Exercise directions => Please say how many lines in the records below contain the word "START". Give only the number.
---------- Input data
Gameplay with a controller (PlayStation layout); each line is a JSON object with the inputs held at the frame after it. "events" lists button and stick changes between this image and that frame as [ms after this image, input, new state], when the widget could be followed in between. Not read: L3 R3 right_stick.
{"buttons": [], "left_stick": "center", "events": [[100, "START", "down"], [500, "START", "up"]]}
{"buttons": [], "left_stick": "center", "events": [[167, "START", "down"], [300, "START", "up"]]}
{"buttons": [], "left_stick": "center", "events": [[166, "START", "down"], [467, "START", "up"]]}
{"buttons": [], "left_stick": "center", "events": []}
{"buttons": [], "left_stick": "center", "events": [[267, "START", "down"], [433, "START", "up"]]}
--------------------
Solution to this exercise => 4